“Well, better than I was in October.” She paused, studying the blue, white, and gold pattern on her dessert plate with the half-eaten slice of birthday cake. “October was bad. And November.” Her full mouth quirked and one of her deep dimples appeared. “To be honest, December wasn’t much better either.”

Kit knew Cass had been in a very dark place and yet there had been nothing any of them could do for her then. There was really nothing they could do now. Kit hated feeling helpless. “We’ve been worried about you.”

“I know. And I was kind of worried about me, too,” Cass admitted with a strangled laugh, pushing back the same wayward curl that had slipped out of her ponytail. She had long loose curls and big blue eyes like an innocent shepherdess from a Mother Goose nursery rhyme. In reality she was a labor and delivery nurse at a hospital in Walnut Creek specializing in high-risk deliveries, and far from helpless.

“Are you doing better?” Mom asked, a deep furrow between her eyebrows. Mom had been a nurse, too, before she earned her master’s degree and became a hospital administrator.

Cass toyed with the lace edging her white linen napkin. “I don’t know. This last time broke something inside me. Here I had this beautiful, perfect little boy…and my body rejected him. Killed him—”

“Cassidy!” Meg choked, horrified, glancing toward the hall to make sure none of her kids were listening. “Don’t say that. You’re not responsible. You can’t blame yourself.”

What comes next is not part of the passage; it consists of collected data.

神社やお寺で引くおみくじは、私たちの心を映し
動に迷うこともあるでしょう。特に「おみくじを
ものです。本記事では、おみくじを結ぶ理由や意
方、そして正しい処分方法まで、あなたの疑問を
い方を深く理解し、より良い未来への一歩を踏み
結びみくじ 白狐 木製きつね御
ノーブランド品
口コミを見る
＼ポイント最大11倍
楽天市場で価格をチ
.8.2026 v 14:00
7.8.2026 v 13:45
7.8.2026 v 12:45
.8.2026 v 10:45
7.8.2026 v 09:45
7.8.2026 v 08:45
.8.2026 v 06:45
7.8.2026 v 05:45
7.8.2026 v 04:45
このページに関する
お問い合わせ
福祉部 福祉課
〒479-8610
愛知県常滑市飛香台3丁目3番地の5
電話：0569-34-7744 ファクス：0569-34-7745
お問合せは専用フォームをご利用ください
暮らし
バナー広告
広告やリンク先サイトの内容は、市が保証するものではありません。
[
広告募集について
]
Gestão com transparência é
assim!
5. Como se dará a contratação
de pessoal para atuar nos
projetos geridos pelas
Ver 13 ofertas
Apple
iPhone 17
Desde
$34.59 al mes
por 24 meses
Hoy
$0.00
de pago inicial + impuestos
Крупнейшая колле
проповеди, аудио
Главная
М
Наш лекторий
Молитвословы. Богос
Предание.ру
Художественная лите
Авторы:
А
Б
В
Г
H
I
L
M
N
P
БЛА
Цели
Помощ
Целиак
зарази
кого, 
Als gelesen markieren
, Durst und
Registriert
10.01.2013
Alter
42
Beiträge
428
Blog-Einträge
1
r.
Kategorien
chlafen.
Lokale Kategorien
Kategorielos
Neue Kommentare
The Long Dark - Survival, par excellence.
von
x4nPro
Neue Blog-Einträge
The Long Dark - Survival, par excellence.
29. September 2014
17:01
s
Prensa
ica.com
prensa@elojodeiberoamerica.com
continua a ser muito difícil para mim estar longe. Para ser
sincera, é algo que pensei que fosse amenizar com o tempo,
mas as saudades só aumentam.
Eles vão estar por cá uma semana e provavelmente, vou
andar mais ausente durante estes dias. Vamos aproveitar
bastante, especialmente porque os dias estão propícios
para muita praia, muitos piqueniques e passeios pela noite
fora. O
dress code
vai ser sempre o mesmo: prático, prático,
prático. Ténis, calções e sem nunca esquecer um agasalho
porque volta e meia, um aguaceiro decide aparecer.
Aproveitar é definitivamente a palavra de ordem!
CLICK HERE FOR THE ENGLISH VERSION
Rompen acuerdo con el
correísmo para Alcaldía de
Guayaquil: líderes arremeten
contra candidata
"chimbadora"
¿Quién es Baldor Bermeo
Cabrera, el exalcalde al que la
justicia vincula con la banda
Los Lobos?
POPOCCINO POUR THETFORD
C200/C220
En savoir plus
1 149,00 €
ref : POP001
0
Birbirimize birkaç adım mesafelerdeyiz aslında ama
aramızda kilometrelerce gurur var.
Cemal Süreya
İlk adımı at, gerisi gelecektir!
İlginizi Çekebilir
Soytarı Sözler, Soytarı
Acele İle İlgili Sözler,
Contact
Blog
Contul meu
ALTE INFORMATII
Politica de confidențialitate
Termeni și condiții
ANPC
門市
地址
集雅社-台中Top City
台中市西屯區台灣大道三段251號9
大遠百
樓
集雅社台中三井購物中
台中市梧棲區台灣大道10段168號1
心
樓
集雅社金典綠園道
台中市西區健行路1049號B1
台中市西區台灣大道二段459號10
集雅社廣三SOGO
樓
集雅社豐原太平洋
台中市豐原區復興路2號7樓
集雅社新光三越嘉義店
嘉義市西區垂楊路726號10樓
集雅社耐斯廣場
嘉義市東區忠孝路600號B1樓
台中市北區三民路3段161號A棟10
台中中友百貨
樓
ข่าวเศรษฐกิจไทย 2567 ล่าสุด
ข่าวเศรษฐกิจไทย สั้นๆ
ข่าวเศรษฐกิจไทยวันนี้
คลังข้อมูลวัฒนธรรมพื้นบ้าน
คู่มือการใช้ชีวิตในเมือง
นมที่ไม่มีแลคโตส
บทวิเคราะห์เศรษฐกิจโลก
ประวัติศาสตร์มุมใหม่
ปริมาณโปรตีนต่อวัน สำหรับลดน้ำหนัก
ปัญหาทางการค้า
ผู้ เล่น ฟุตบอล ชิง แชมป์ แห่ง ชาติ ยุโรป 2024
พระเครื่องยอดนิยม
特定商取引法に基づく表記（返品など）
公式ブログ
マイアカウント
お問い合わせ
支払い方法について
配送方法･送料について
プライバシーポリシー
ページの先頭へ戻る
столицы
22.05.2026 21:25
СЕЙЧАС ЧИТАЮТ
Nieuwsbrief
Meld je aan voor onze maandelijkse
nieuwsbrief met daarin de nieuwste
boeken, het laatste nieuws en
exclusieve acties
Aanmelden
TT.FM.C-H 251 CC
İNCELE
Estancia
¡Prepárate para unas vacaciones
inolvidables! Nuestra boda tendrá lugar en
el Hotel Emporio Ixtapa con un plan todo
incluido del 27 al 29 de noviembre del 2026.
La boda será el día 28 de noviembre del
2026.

“But I do.” Cass looked up, the grief clouding her eyes. “How can I not? He was twenty-four weeks old. Thirty-six percent of babies can survive premature birth at twenty-four weeks. Instead, my body—” She didn’t finish, pressing a hand to her mouth to keep the words in, but her eyes were enormous with sorrow and pain.

Kit slid out of her chair to wrap her arms around Cass’s shoulders. “I’m so sorry,” she whispered. “So very, very sorry.”

Cass covered Kit’s hands with hers. “I want him back. I want to save him.”

“It’s not fair, is it?” Kit murmured.

“It’s not,” Meg echoed. “Nor does it seem fair that people who shouldn’t have kids pop them out, and those who should have them struggle.”

“I think about that all the time,” Cass said.

“Did you have a name for him?” Mom asked.

Cass nodded. “Thomas. After Dad. Thomas Joseph Brennan.”

“Your own baby Tommy,” Mom said, understanding.

For a moment no one said anything, and then Gabi ran into the dining room, asking if she could please have another slice of cake since her piece had been small. Meg cut her a sliver.